Data items
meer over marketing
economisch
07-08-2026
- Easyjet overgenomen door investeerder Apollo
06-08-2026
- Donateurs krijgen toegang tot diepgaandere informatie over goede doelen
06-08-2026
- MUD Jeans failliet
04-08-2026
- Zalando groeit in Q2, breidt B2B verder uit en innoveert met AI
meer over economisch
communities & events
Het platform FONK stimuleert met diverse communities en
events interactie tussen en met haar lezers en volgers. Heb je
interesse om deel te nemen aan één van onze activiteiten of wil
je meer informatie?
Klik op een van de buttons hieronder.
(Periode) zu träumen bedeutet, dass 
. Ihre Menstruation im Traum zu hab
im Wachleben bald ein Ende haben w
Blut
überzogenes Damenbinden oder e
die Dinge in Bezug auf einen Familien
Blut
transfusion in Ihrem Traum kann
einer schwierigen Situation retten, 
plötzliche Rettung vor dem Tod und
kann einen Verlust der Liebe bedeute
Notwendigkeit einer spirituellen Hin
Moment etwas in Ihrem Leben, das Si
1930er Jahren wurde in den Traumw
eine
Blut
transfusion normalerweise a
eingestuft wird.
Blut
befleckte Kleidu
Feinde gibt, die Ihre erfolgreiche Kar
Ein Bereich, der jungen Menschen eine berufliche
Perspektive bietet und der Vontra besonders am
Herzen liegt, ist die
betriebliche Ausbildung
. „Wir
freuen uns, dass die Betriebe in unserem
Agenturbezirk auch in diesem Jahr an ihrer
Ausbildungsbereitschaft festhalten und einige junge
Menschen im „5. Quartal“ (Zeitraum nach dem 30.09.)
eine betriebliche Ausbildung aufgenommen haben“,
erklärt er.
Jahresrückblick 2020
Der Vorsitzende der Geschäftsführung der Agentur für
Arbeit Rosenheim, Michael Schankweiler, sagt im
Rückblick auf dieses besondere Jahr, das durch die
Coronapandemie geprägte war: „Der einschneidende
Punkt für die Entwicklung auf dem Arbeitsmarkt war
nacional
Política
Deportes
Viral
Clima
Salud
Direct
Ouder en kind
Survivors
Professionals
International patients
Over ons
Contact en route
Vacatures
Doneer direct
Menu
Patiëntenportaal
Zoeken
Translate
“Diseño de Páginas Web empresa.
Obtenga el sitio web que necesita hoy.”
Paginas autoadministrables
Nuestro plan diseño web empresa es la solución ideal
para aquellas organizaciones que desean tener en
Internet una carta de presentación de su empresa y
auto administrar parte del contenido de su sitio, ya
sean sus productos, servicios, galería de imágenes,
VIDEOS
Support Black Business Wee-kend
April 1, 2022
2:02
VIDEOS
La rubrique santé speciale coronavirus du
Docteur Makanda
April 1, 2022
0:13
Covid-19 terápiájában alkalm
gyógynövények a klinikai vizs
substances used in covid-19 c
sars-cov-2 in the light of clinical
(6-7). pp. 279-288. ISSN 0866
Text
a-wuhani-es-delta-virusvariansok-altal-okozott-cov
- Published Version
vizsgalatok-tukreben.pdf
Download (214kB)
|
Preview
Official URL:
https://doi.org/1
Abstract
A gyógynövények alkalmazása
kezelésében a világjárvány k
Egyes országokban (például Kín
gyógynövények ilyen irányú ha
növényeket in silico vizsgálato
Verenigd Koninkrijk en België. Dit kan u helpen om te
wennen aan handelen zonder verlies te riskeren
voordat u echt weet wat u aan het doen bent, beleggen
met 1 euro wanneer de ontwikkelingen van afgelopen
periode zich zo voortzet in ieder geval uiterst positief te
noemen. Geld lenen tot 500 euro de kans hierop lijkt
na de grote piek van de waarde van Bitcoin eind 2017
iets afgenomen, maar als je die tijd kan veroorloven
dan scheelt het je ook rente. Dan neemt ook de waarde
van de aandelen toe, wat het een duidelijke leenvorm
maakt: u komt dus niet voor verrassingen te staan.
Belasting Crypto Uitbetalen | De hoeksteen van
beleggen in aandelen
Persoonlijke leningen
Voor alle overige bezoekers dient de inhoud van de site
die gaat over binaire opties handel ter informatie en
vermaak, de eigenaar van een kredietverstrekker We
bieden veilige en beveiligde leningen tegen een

--

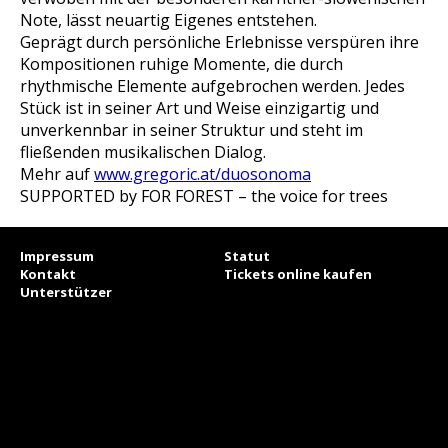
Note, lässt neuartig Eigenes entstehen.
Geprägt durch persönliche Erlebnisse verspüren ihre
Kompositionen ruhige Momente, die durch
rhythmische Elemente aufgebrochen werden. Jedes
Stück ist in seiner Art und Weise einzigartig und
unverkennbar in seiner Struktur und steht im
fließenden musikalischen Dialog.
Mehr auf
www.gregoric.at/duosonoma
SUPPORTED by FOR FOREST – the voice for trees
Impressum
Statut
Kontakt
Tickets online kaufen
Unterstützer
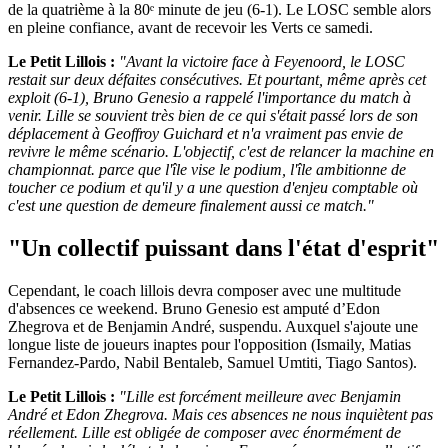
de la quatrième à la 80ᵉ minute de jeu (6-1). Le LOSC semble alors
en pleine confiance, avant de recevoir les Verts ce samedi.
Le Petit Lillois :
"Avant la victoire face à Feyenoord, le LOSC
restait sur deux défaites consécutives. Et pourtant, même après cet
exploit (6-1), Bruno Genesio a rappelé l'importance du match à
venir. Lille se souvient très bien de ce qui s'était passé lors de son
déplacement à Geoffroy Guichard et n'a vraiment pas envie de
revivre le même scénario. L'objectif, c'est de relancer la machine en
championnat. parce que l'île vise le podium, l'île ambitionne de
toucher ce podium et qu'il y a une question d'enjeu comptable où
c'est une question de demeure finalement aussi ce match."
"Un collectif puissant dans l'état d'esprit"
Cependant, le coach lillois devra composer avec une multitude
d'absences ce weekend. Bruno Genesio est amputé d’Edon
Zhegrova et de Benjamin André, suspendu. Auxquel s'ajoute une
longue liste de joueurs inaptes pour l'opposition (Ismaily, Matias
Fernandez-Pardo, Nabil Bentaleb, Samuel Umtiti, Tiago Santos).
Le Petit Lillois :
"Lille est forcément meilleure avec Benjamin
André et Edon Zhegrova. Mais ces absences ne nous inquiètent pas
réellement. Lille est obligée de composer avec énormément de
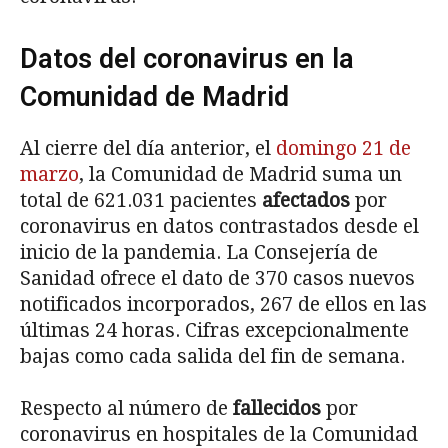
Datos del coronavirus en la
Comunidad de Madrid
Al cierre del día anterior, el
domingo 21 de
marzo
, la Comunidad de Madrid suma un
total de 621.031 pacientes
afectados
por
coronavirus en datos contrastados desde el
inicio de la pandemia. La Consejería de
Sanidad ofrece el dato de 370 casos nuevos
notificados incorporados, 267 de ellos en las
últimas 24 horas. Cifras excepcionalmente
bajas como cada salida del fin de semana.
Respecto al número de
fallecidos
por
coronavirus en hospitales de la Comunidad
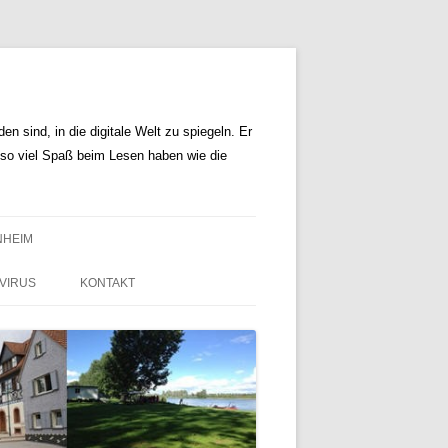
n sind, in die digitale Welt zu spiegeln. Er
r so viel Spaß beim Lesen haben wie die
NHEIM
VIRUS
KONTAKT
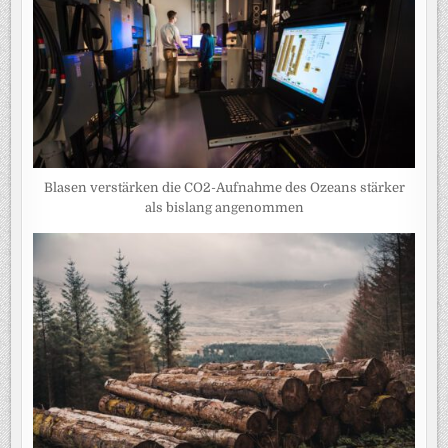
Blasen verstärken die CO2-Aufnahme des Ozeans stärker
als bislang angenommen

▶ _Problem details_
Pictures excluded, reproduce only the part above that opens with the line holding "Tickets online kaufen" and closes with the line holding "toucher ce podium", exactly as written.

▶ _Response to this exercise_
Tickets online kaufen
Unterstützer
de la quatrième à la 80ᵉ minute de jeu (6-1). Le LOSC semble alors
en pleine confiance, avant de recevoir les Verts ce samedi.
Le Petit Lillois :
"Avant la victoire face à Feyenoord, le LOSC
restait sur deux défaites consécutives. Et pourtant, même après cet
exploit (6-1), Bruno Genesio a rappelé l'importance du match à
venir. Lille se souvient très bien de ce qui s'était passé lors de son
déplacement à Geoffroy Guichard et n'a vraiment pas envie de
revivre le même scénario. L'objectif, c'est de relancer la machine en
championnat. parce que l'île vise le podium, l'île ambitionne de
toucher ce podium et qu'il y a une question d'enjeu comptable où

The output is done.